* Photos with calibration data:
'''

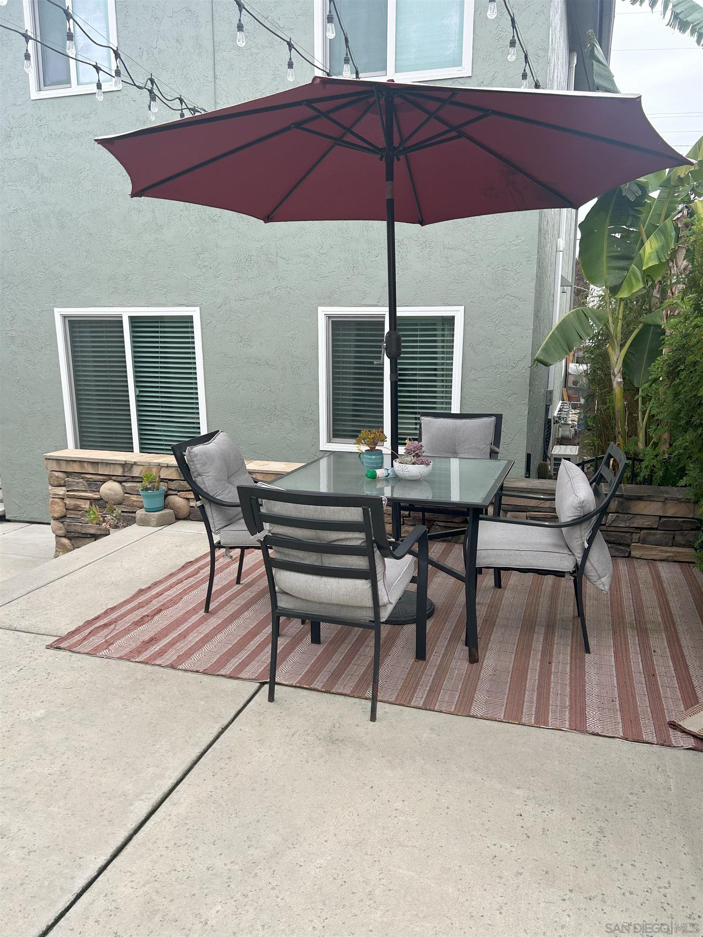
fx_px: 704
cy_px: 468
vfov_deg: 67.3
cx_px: 352
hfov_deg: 53.1
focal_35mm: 26
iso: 50
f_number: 1.5
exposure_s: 1/1112
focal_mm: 5.7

'''

* TASK TO COMPLETE: Each entry above should be given again exactly, with its pictures omitted.

* RESULT OF THIS TASK:
fx_px: 704
cy_px: 468
vfov_deg: 67.3
cx_px: 352
hfov_deg: 53.1
focal_35mm: 26
iso: 50
f_number: 1.5
exposure_s: 1/1112
focal_mm: 5.7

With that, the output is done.